Problem to solve »
Exactly as written, set down the lines from the top of the entries through the line bearing "planners such as LEMUR.", with every picture left out.

Supplied material »
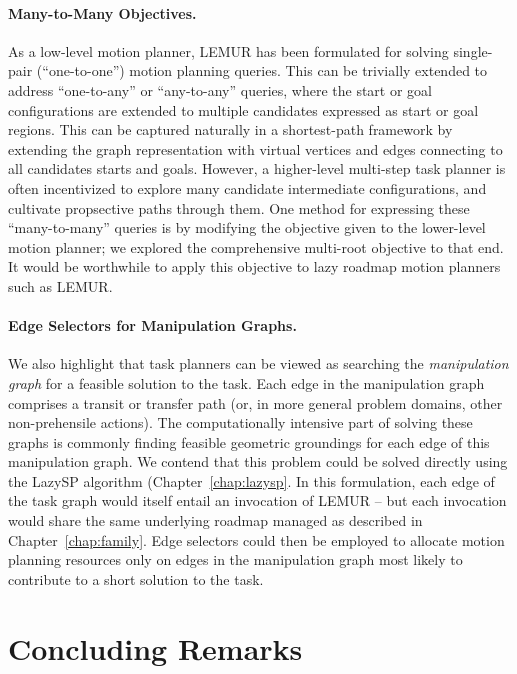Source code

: \paragraph{Many-to-Many Objectives.}
As a low-level motion planner,
LEMUR has been formulated for solving single-pair
(``one-to-one'') motion planning queries.
This can be trivially extended to address ``one-to-any''
or ``any-to-any'' queries, where the start or goal configurations are
extended to multiple candidates expressed as start or goal regions.
This can be captured naturally in a shortest-path framework by extending
the graph representation with virtual vertices and edges connecting
to all candidates starts and goals.
However, a higher-level multi-step task planner is often incentivized
to explore many candidate intermediate configurations,
and cultivate propsective paths through them.
One method for expressing these ``many-to-many'' queries is by
modifying the objective given to the lower-level motion planner;
we explored the comprehensive multi-root objective
\citep{dellin2015cmr} to that end.
It would be worthwhile to apply this objective to lazy roadmap motion
planners such as LEMUR.

\paragraph{Edge Selectors for Manipulation Graphs.}
We also highlight that task planners can be viewed as searching
the \emph{manipulation graph} \citep{simeon2004manipulation}
for a feasible solution to the task.
Each edge in the manipulation graph comprises a transit or transfer
path
(or, in more general problem domains, other non-prehensile actions).
The computationally intensive part of solving these graphs is
commonly finding feasible geometric groundings for each edge of this
manipulation graph.
We contend that this problem could be solved directly using the LazySP
algorithm (Chapter~\ref{chap:lazysp}.
In this formulation,
each edge of the task graph would itself entail an invocation of LEMUR
-- but each invocation would share the same underlying roadmap
managed as described in Chapter~\ref{chap:family}.
Edge selectors could then be employed to allocate motion planning
resources only on edges in the manipulation graph
most likely to contribute to a short solution to the task.

\section{Concluding Remarks}
\label{sec:conclusion:remarks}


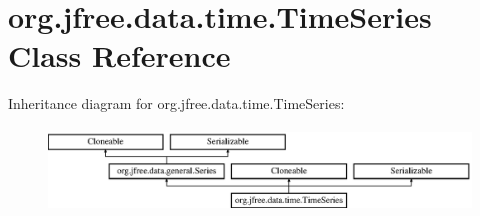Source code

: \hypertarget{classorg_1_1jfree_1_1data_1_1time_1_1_time_series}{}\section{org.\+jfree.\+data.\+time.\+Time\+Series Class Reference}
\label{classorg_1_1jfree_1_1data_1_1time_1_1_time_series}
Inheritance diagram for org.\+jfree.\+data.\+time.\+Time\+Series\+:\begin{figure}[H]
\begin{center}
\leavevmode
\includegraphics[height=2.222222cm]{classorg_1_1jfree_1_1data_1_1time_1_1_time_series}
\end{center}
\end{figure}
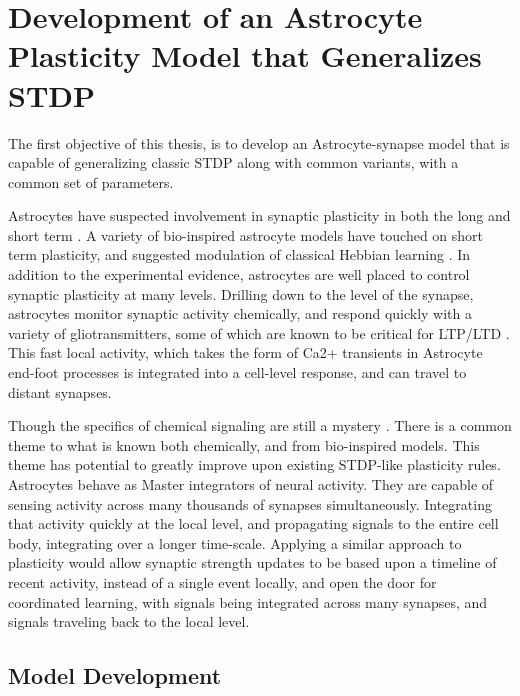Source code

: %

\chapter{Development of an Astrocyte Plasticity Model that Generalizes STDP} \label{chapter:astro_plasticity_modeal}
    The first objective of this thesis, is to develop an Astrocyte-synapse model
    that is capable of generalizing classic STDP along with common
    variants, with a common set of parameters.

    Astrocytes have suspected involvement in synaptic plasticity in both the
    long \cite{min_2012} and short term \cite{pitta_2012}. A variety of
    bio-inspired astrocyte models have touched on short term plasticity, and
    suggested modulation of classical Hebbian learning \cite{pitta_2016}. In
    addition to the experimental evidence, astrocytes are well placed to control
    synaptic plasticity at many levels. Drilling down to the level of the
    synapse, astrocytes monitor synaptic activity chemically, and respond
    quickly with a variety of gliotransmitters, some of which are known to be
    critical for LTP/LTD \cite{min_2012}. This fast local activity, which takes
    the form of Ca2+ transients in Astrocyte end-foot processes is integrated
    into a cell-level response, and can travel to distant synapses.

    Though the specifics of chemical signaling are still a mystery
    \cite{manninen_2018}. There is a common theme to what is known both
    chemically, and from bio-inspired models. This theme has potential to
    greatly improve upon existing STDP-like plasticity rules. Astrocytes behave
    as Master integrators of neural activity. They are capable of sensing
    activity across many thousands of synapses simultaneously. Integrating that
    activity quickly at the local level, and propagating signals to the entire
    cell body, integrating over a longer time-scale. Applying a similar approach
    to plasticity would allow synaptic strength updates to be based upon a
    timeline of recent activity, instead of a single event locally, and open the
    door for coordinated learning, with signals being integrated across many
    synapses, and signals traveling back to the local level.

    \section{Model Development}
    
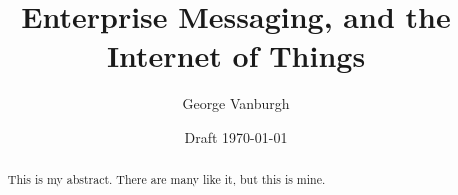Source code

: \documentclass[a4paper,12pt,titlepage]{report}
\title{Enterprise Messaging, and the Internet of Things}
\author{George Vanburgh}
\date{Draft \today}
\begin{document}
  \maketitle

  \begin{abstract}
    This is my abstract. There are many like it, but this is mine.
  \end{abstract}

  \tableofcontents
\end{document}
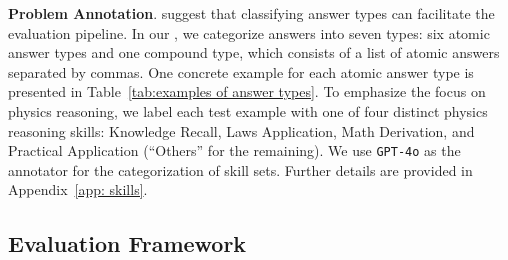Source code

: \textbf{Problem Annotation}.
\citet{OlympiadBench2024He, OlympicArena2024huang, ugmathbench2025xu} suggest that classifying answer types can facilitate the evaluation pipeline. 
In our {\benchmark}, we categorize answers into seven types: six atomic answer types and one compound type, which consists of a list of atomic answers separated by commas. 
One concrete example for each atomic answer type is presented in Table~\ref{tab:examples of answer types}. 
To emphasize the focus on physics reasoning, we label each test example with one of four distinct physics reasoning skills: Knowledge Recall, Laws Application, Math Derivation, and Practical Application (``Others'' for the remaining). 
We use \texttt{GPT-4o} as the annotator for the categorization of skill sets. Further details are provided in Appendix~\ref{app: skills}.











\subsection{{\judge} Evaluation Framework}\label{sec: evaluation}






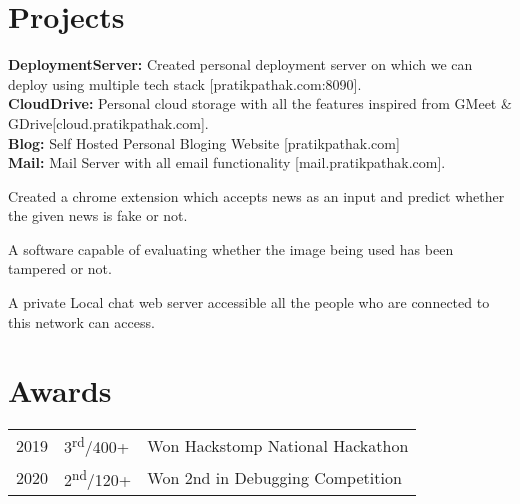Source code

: \documentclass[]{Resume}
\begin{document}
\begin{minipage}[t]{0.66\textwidth}

\section{Projects}
\location{}
\textbf{DeploymentServer:} Created personal deployment server on which we can deploy using multiple tech stack [pratikpathak.com:8090].\\
\textbf{CloudDrive:} Personal cloud storage with all the features inspired from GMeet \& GDrive[cloud.pratikpathak.com].\\
\textbf{Blog:} Self Hosted Personal Bloging Website [pratikpathak.com]\\
\textbf{Mail:} Mail Server with all email functionality [mail.pratikpathak.com].
\sectionsep

\location{}
Created a chrome extension which accepts news as an input and predict whether the given news is fake or not.
\sectionsep

\location{}
A software capable of evaluating whether the image being used has been tampered or not.
\sectionsep

\location{}
A private Local chat web server accessible all the people who are connected to this network can access.
\sectionsep


\section{Awards} 
\begin{tabular}{rll}
2019	     & 3\textsuperscript{rd}/400+   & Won Hackstomp National Hackathon\\
2020	     & 2\textsuperscript{nd}/120+   & Won 2nd in Debugging Competition\\
\end{tabular}
\sectionsep

\end{minipage} 
\end{document}
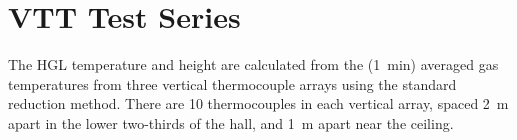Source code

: %
%

\clearpage

\section{VTT Test Series}

The HGL temperature and height are calculated from the (1~min) averaged gas temperatures from three vertical thermocouple arrays using the standard reduction
method. There are 10 thermocouples in each vertical array, spaced 2~m apart in the lower two-thirds of the hall, and 1~m apart near the ceiling.

\newpage






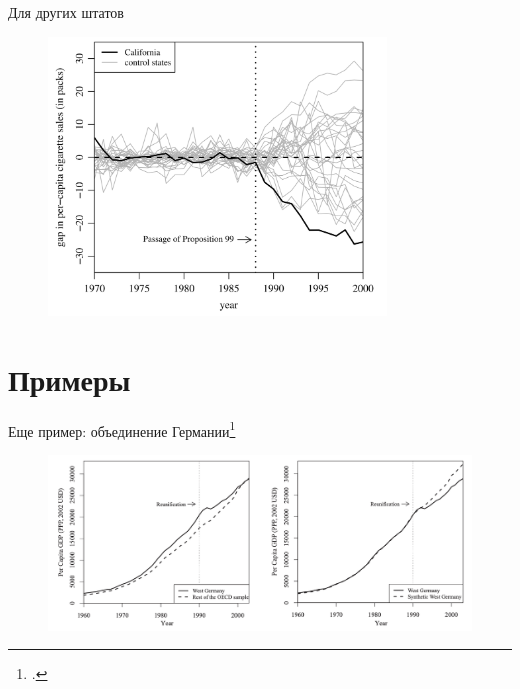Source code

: \begin{frame}{Для других штатов}
\begin{figure}
    \centering
    \includegraphics[width=0.8\textwidth]{Images/california_placebo.png}
\end{figure}
\end{frame}

\section{Примеры}
\begin{frame}{Еще пример: объединение Германии\footcite{abadie2015comparative}}
    \begin{figure}
        \centering
        \includegraphics[width=\textwidth]{Images/germany_basic.png}
    \end{figure}
\end{frame}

Solved problem »
Source code

: \paragraph{Many-to-Many Objectives.}
As a low-level motion planner,
LEMUR has been formulated for solving single-pair
(``one-to-one'') motion planning queries.
This can be trivially extended to address ``one-to-any''
or ``any-to-any'' queries, where the start or goal configurations are
extended to multiple candidates expressed as start or goal regions.
This can be captured naturally in a shortest-path framework by extending
the graph representation with virtual vertices and edges connecting
to all candidates starts and goals.
However, a higher-level multi-step task planner is often incentivized
to explore many candidate intermediate configurations,
and cultivate propsective paths through them.
One method for expressing these ``many-to-many'' queries is by
modifying the objective given to the lower-level motion planner;
we explored the comprehensive multi-root objective
\citep{dellin2015cmr} to that end.
It would be worthwhile to apply this objective to lazy roadmap motion
planners such as LEMUR.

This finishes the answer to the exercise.